The topic of a revived imperialism continues to murmur softly in the background to current events, this time with a piece from Prospect Magazine. Many of the arguments it advances are quite familiar by now; that many of our transnational institutions are essentially Empire by proxy and that Imperial governance proved more succesful at creating peace and prosperity than Independent regimes. That said, it goes further than the usual arguments at this juncture;

"Behind the claims for democracy often lies a very Enlightenment optimism about human nature… But the Anglophone white settler democracies of the 19th and 20th centuries were the most democratic yet also among the most racist polities of their time. The economic and cultural interests of indigenous peoples were usually safer under bureaucratic or aristocratic imperial rule than under settler democracy… Algerian natives fared better under the military rule of Napoleon III than under the democratic Third Republic, for all the latter’s incantations about liberty, fraternity and equality."

My suspicion is that this betrays a certain confusion as to what is meant by democracy, wherein terms like democracy and liberal democracy are frequently conflated. In its full sense democracy implies a great deal more than mob rule; civil liberties, church-state separation and the rule of law, for example. However, one of the most interesting points in the article is that the term Empire cannot be taken as a given; I would argue that Iraq had suffered from multilateral imperialism for many years before the recent war, at the behest of the UN security council.
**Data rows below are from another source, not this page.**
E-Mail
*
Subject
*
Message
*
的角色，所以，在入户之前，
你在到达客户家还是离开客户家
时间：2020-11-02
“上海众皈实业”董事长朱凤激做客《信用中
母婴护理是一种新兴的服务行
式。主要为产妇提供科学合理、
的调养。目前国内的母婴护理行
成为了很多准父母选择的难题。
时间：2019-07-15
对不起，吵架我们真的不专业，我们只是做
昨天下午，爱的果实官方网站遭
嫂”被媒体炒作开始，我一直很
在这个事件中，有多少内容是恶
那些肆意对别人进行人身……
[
As ever, when this topic is raised, a piece from Niall Ferguson is never far away, and this does indeed prove to be the case here. On the whole, I’m inclined to agree with him. I was always sceptical that sufficient evidence for weapons of mass destruction existed, and subsequent events have done little to make that matter any less ambiguous. Accordingly, my feeling remains that the US should, on the whole, be judged on its ability to create a stable democratic state in Iraq.